In previous newsletters, we talked about the effect that packet loss and network latency would have on IP video. In both cases, we found that any deterioration of the video depended on whether the transport protocol in use was TCP or UDP. Today, we will study network jitter and see what problems it might cause.
First, we should clarify what the term network jitter means. Suppose a source sends packets into the network intended for a specific destination device and sends them at the uniform rate of x packets/second. They will usually arrive at the destination with an average rate of x packets/second. However, due to delays in network buffers, competing traffic in the network and possible quality of service policies, they will probably not be delivered uniformly. The amount of deviation from the expected arrival time is called jitter.
VoIP not only introduced network administrators to the concept of jitter, it provides an excellent example of its importance. By default, most IP phones are configured to transmit 50 packets/second of digitized voice. That’s one packet every 20 ms. However, on a timeline, the arrival times might be t= 18, 41, 58, 84, 97, … (ms). To accommodate this somewhat erratic delivery times of the packets, there will be a jitter buffer at the receiver to capture the packets. This allows the receiving phone to playout the packets uniformly at exactly 50 packets/sec.
But what happens if the jitter level becomes too high? The receive buffer might empty, which requires silence to be played. Or, the buffer might overfill, which would compel packets to be dropped. A little known fact is that if just one packet is dropped, the receiver can repeat playing the previous sound and the user will not be aware of the missing sound. Our listening skills aren’t capable of detecting corrupted sound if it lasts only 1/50 of a second. We might also ask, to prevent loss, why not make the receive buffer very large? Unfortunately, that introduces latency and if the delay exceeds about 150 ms, it becomes noticeable as a pause by the other party on the call.
Both VoIP and most video conferencing systems use RTP (Real-time Protocol) and UDP as the transport protocol. So, there are no retransmissions of lost packets. As a result, the engineering of the proper size of receiver jitter buffer is critical for both VoIP and video conferencing systems.

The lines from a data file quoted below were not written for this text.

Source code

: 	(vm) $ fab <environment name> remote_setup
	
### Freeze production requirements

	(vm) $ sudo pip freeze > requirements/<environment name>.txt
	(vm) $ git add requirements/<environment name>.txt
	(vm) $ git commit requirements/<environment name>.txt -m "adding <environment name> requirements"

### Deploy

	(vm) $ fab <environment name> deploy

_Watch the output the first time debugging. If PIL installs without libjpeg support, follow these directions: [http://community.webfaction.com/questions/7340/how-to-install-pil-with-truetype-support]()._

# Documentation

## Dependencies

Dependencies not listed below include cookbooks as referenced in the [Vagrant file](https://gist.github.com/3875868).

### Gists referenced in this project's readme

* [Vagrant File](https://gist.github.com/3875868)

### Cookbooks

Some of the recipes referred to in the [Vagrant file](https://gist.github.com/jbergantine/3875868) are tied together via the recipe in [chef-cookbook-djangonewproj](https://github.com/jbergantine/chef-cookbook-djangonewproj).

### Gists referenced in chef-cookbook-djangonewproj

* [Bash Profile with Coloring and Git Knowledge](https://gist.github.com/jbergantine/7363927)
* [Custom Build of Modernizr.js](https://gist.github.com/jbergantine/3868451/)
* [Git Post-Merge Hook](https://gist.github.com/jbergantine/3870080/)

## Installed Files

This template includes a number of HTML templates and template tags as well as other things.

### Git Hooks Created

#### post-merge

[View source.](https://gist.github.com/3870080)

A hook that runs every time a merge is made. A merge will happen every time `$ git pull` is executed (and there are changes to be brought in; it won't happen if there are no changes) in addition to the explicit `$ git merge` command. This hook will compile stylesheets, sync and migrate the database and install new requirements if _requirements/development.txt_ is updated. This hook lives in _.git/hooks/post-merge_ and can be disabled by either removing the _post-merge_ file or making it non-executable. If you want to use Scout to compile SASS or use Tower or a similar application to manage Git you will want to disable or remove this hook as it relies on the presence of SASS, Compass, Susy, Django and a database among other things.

But, as we might expect, video carried by TCP is much different. It can generally tolerate moderate amounts of jitter in the network. The most common form of TCP video is ABR (adaptive bit rate) used in streaming video. The TCP algorithm will make slight adjustments to the retransmission timer when jitter is high. The net effect on the play out of the video is minor. What can be a larger issue is that jitter can cause network buffers to become congested, significantly increasing delay. If this happens, requests for the next chunk of video (generally ten seconds play time) might be delayed, and the user will see a pause in the playing of the video.